Sexta-feira, 8 de janeiro de 2016 - 17h36
A gente nasce com a cabeça oca e não demora nossos pais vão colocando tudo o que aprenderam. Tanto em casa, quanto na escola, cedo nos ensinam a preservar os valores culturais que construímos ou herdamos e que constituem bens materiais ou imateriais indispensáveis, protegidos constitucionalmente. Nem bem aprendemos a falar e já estamos participando de festas juninas que remetem à tradições pagãs e cristãs, de séculos passados, de vários povos, de pais pra filhos. Tem festa o ano todo, mas, nenhuma amontoa tanta gente nas ruas como o carnaval, que é indissociável da memória do brasileiro tanto pelo mero aspecto cronológico, quanto o histórico.
Das formas de expressão que devem ser protegidas pelo Estado, o carnaval reúne os mais diversos e valiosos modos de criação. São tantos os folguedos com inúmeras expressões artísticas de referências religiosas ou folclóricas que não é justo debater com quem ainda tem muito oco na cabeça sobre a tradição multicultural.
Simone de Beauvoir, que nada tem a ver com carnaval, disse uma frase que cai como uma luva em várias situações, inclusive a esta reflexão: “É preciso erguer o povo à altura da cultura. Não rebaixar a cultura ao nível do povo”.
Todo ano é a mesma cantilena quando chega fevereiro. Alguns agentes públicos demagogos se unem a fanáticos religiosos em uma cruzada contra o carnaval, sob o pretexto de que o dinheiro reservado à cultura deve ser aplicado em coisas ‘mais importantes’. Um ano inteiro pra cortar gastos sem qualquer valor material ou imaterial, muitos até imorais, e sugerem economia justo com um bem valioso como a cultura? Não, não são somente cínicos os que vendem essa ilusão, mas pessoas que têm, além de muito oco na cabeça, um cérebro emocional de baixíssima sensibilidade. É gente incapaz de enxergar e interpretar o lado bom das tradições carnavalescas, porque só processa o que sente de ruim. É gente empenhada em acabar com a capacidade do povo de produzir saber com artesanato, literatura, dança e música.
Eles sabem que fomentar a cultura é um dever do Estado, mas investem contra, promovendo o debate que se aprofunda entre preservar a tradição e promover a transformação do carnaval. Não há que se falar em antagonismos sobre o que tem ou não valor pelas extremidades, porque cultura popular é tradição/transformação em um processo constante e incontrolável. Tenho meus parâmetros pessoais sobre o que tem valor cultural e jamais me misturo, mas não posso enquadrar o direito de ir e vir e a vontade das pessoas no meu ponto de vista.

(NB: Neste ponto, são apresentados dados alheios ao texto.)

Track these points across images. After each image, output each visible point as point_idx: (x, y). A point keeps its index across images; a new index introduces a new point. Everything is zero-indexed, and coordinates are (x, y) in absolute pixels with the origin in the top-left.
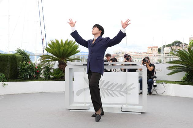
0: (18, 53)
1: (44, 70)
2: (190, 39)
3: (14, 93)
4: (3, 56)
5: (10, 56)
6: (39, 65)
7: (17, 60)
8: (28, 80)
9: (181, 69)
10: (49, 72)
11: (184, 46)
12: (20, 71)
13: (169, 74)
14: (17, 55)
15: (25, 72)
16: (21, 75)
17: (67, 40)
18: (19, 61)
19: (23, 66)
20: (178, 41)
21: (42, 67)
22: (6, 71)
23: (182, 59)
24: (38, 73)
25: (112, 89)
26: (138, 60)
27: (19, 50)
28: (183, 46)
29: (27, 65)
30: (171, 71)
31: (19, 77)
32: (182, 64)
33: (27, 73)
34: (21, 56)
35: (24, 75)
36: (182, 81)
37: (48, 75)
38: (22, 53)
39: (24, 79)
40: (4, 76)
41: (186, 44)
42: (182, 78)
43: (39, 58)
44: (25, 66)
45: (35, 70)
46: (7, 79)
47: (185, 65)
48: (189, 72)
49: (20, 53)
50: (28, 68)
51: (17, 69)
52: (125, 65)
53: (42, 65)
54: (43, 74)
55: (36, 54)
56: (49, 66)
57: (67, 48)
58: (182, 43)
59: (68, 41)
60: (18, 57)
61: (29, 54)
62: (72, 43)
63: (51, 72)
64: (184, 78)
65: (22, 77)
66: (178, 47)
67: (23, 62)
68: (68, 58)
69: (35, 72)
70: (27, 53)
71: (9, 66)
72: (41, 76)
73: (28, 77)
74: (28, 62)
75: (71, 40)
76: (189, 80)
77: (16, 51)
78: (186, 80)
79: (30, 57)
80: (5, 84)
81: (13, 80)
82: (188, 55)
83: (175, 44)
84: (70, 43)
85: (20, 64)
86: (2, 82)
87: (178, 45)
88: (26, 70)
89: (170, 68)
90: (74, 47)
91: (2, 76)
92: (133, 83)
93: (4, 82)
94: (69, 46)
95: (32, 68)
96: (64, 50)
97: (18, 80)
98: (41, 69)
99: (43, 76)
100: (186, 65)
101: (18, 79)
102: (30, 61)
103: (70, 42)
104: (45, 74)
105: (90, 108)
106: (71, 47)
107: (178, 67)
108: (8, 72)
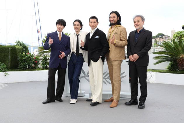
0: (18, 45)
1: (42, 60)
2: (172, 31)
3: (14, 82)
4: (4, 48)
5: (10, 48)
6: (36, 56)
7: (17, 51)
8: (28, 70)
9: (165, 58)
10: (46, 62)
11: (167, 38)
12: (20, 61)
13: (155, 64)
14: (17, 47)
15: (25, 62)
16: (21, 65)
18: (19, 52)
19: (23, 57)
20: (161, 34)
21: (40, 58)
22: (7, 62)
23: (167, 50)
24: (36, 63)
25: (105, 78)
27: (19, 42)
28: (165, 38)
29: (26, 55)
30: (157, 61)
31: (19, 67)
32: (167, 55)
33: (27, 64)
34: (20, 47)
35: (24, 65)
36: (167, 69)
37: (46, 65)
38: (22, 45)
39: (24, 69)
40: (5, 66)
41: (169, 37)
42: (167, 67)
43: (37, 49)
44: (24, 57)
45: (33, 60)
46: (8, 69)
47: (169, 55)
48: (173, 61)
49: (19, 45)
50: (27, 58)
51: (17, 59)
53: (40, 56)
54: (41, 64)
55: (32, 46)
56: (47, 57)
58: (165, 35)
60: (17, 49)
61: (28, 46)
63: (48, 62)
64: (168, 67)
65: (22, 67)
66: (161, 39)
67: (22, 53)
69: (33, 62)
70: (26, 45)
71: (10, 57)
72: (39, 66)
73: (27, 67)
74: (27, 53)
76: (173, 69)
77: (15, 43)
78: (170, 69)
79: (29, 49)
80: (6, 74)
81: (13, 70)
82: (173, 47)
83: (159, 36)
85: (20, 55)
86: (4, 71)
87: (161, 37)
88: (25, 61)
89: (156, 58)
91: (3, 66)
92: (124, 72)
93: (6, 72)
95: (31, 59)
97: (18, 70)
98: (39, 59)
99: (41, 66)
100: (171, 56)
101: (18, 68)
102: (29, 53)
104: (43, 64)
105: (85, 95)
107: (163, 57)
108: (9, 62)
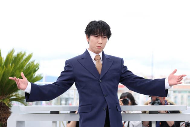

Os que regulam o uso das vias públicas também sabem disso, mas usam os problemas decorrentes de uma aglomeração festiva, com desfiles de blocos sem finalidade de lucro e de blocos com interesse puramente lucrativo para demonizar o carnaval de um modo geral. O aumento dos índices de violência nunca comprovado comparativamente por períodos, o caos na saúde pública, as intempéries, enfim, são vários os pretextos que ensejam Termos de Ajustamento de Conduta que inviabilizam a promoção da cultura.
Vários municípios e estados cancelaram suas folias com a promessa de investir o dinheiro em saúde e disso nunca irão prestar contas, simplesmente porque é mentira. Os estragos da última enchente que suspendeu o carnaval na Capital até hoje não foram reparados.
Há três anos, as Escolas de Samba que formam gerações de músicos e artesãos não desfilam. Não é por falta de dinheiro, mas porque agentes públicos simplesmente desprezam a cultura carnavalesca e se dedicam a inibi-la. Só que não, porque esse ano haverá desfile, de blocos e de escolas de samba, “para tristeza de poucos e alegria de muitos”, como diria o general Manelão.